**Exercises**
(a) Set down, word for word, the part of the passage on the Bush lawyers' torture opinions that runs between "First, they have" and "similar theory. (23)", inclusive.
(b) In the passage on the Bush lawyers' torture opinions, who was President Clinton's Office of Legal Counsel chief?
(c) Carry on the passage on the Bush lawyers' torture opinions, starting after its final sentence.

**Text section**
>>>
First, they have argued that the Bush attorneys' analysis of specific intent was incorrect and unduly narrow. Whatever one thinks of this argument, the idea that there is no specific intent requirement for the Torture Convention cannot be said to be unreasonable, especially in light of a recent Third Circuit en banc opinion adopting a similar theory. (23)

Second, critics have argued that the Commander in Chief argument is unduly broad and gives the President the right to override congressional statutes. While there are some valid criticisms of this argument, it is again hard to maintain that this argument is, in general terms, unreasonable. After all, the argument has a long pedigree and was most recently embraced by Walter Dellinger, President Clinton's Office of Legal Counsel (OLC) chief in arguing that Congress could not restrict U.S. military cooperation with the U.N. or by President Obama himself, when he issued signing statements declaring that he would treat certain federal statutes as non-binding since they would otherwise interfere with his constitutional powers. (24)

Third, the most controversial and difficult part of the legal opinions is their definition of severe physical or mental pain. It is here that most of the critics have concentrated their fire. But given the complete lack of U.S. precedent interpreting this phrase and the uncertainty over the U.S. government's willingness to fully incorporate international definitions of "severe" pain, I cannot say that the standard drawn by the Bush lawyers is objectively unreasonable. At the very least, it is clear that the standard is not a sham standard without any actual practical limits. As later legal opinions released by President Obama demonstrated, the standard was applied in almost excruciating detail to limit the scope and nature of the interrogation techniques. For instance, a detainee who feared stinging insects could be threatened with such an insect so long as the insect was actually harmless. (25) One may still think the techniques that were authorized constitute severe pain and therefore "torture" but such a disagreement does not necessarily make the Bush lawyer opinions unreasonable.
<<<
**Extracted records**
>>>
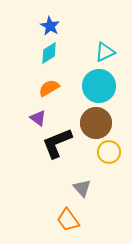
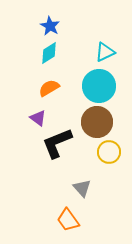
brown circle: moved 1 px right, 1 px up
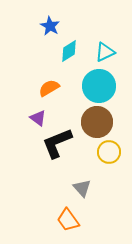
cyan diamond: moved 20 px right, 2 px up
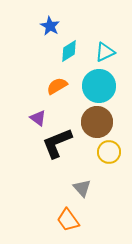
orange semicircle: moved 8 px right, 2 px up
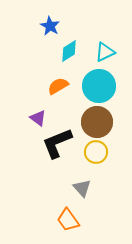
orange semicircle: moved 1 px right
yellow circle: moved 13 px left
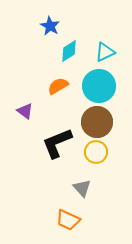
purple triangle: moved 13 px left, 7 px up
orange trapezoid: rotated 30 degrees counterclockwise
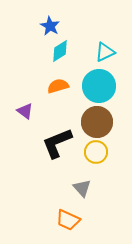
cyan diamond: moved 9 px left
orange semicircle: rotated 15 degrees clockwise
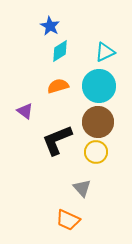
brown circle: moved 1 px right
black L-shape: moved 3 px up
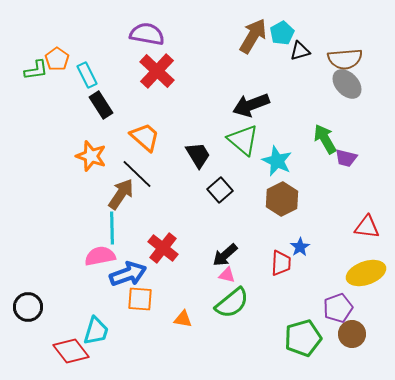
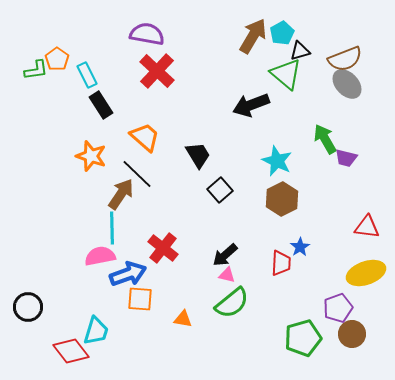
brown semicircle at (345, 59): rotated 16 degrees counterclockwise
green triangle at (243, 140): moved 43 px right, 66 px up
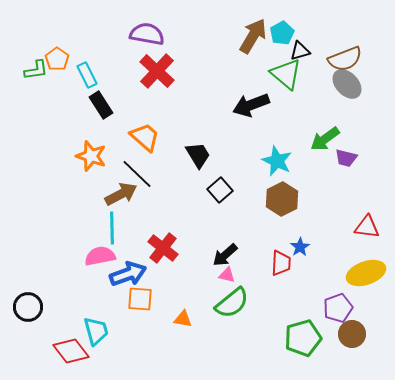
green arrow at (325, 139): rotated 96 degrees counterclockwise
brown arrow at (121, 194): rotated 28 degrees clockwise
cyan trapezoid at (96, 331): rotated 32 degrees counterclockwise
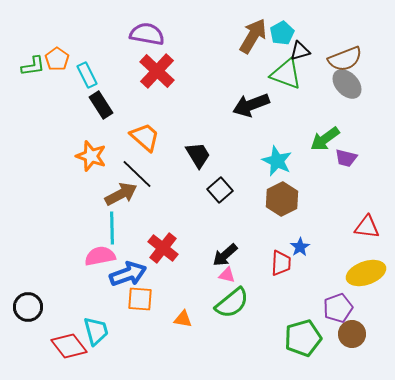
green L-shape at (36, 70): moved 3 px left, 4 px up
green triangle at (286, 74): rotated 20 degrees counterclockwise
red diamond at (71, 351): moved 2 px left, 5 px up
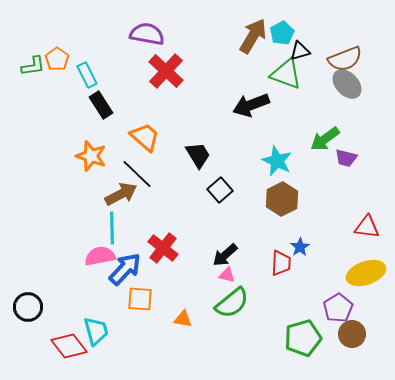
red cross at (157, 71): moved 9 px right
blue arrow at (128, 274): moved 3 px left, 5 px up; rotated 27 degrees counterclockwise
purple pentagon at (338, 308): rotated 12 degrees counterclockwise
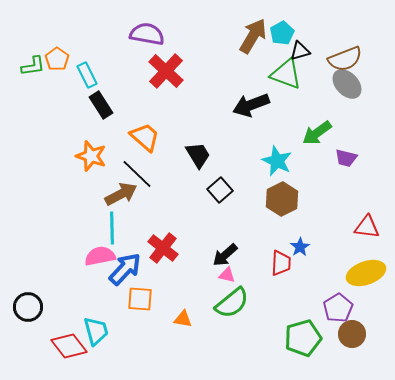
<<<
**The replies**
(a)
First, they have argued that the Bush attorneys' analysis of specific intent was incorrect and unduly narrow. Whatever one thinks of this argument, the idea that there is no specific intent requirement for the Torture Convention cannot be said to be unreasonable, especially in light of a recent Third Circuit en banc opinion adopting a similar theory. (23)

(b) Walter Dellinger

(c)
I should, at this point, mention the only major international law precedent where attorneys where arguably punished for the content of their legal advice. In the famous Justice Case arising out of the prosecution of Nazi officials after World War II, one of the international tribunals convicted a number of high-ranking judges and legal advisors to the Nazi regime. (26)

Although superficially analogous, it is hard to see those WWII cases as providing adequate precedent for the prosecution of the Bush lawyers here. The judges convicted in the Justice Case had been part of the regime for a number of years and had participated in the formulation of legal reforms in the judicial system that resulted in discriminatory treatment and greater discretion for the Nazi regime. Such constant and longstanding participation, the tribunals found in a number of cases, was enough to establish the necessary motive and intent for criminal liability.

The most important difference is the pattern of longstanding cooperation with the Nazi regime rather than one or two legal opinions on a single issue of legal policy. Moreover, almost all of the defendants were judges, rather than executive branch attorneys, and they were chastised for violating their duties of independence in order to collaborate with the Nazi regime. (27) Their long standing cooperation on a number of issues over a series of years provides a much stronger evidence of intent. In any event, the cases did not involve any serious attempt to analyze legal opinions on a particular issue, but a pattern of conduct over a number of years of which legal advice constituted one part.

There is another legal opinion from that era that seems more analogous to the Bush legal opinions. Former U.S. President Franklin Delano Roosevelt's Attorney General, Robert Jackson (later of Nuremberg fame), wrote a legal opinion that authorized the lease of destroyers to Great Britain despite the operation of the Neutrality Act of 1917 that seemed to prohibit such leases. (28) As Yale Law School Professor Edwin Borchard pointed out at the time, the opinion relied at least in part on a serious typographical error in the Attorney General's version of the Neutrality Act that may have affected the plausibility of the legal advice. (29) Borchard, and later Daniel Patrick Moynihan, concluded that Jackson's advice was simply wrong. (30) Moynihan even hinted that Jackson may have known the advice was wrong. (31) In many ways, Jackson's advice was just as controversial and difficult as the Bush lawyers' advice. But, rightly, this advice has never been thought to constitute a crime even though it arguably had the consequence of breaking U.S. neutrality law and committing the U.S. to a war with Germany even before the attack on Pearl Harbor.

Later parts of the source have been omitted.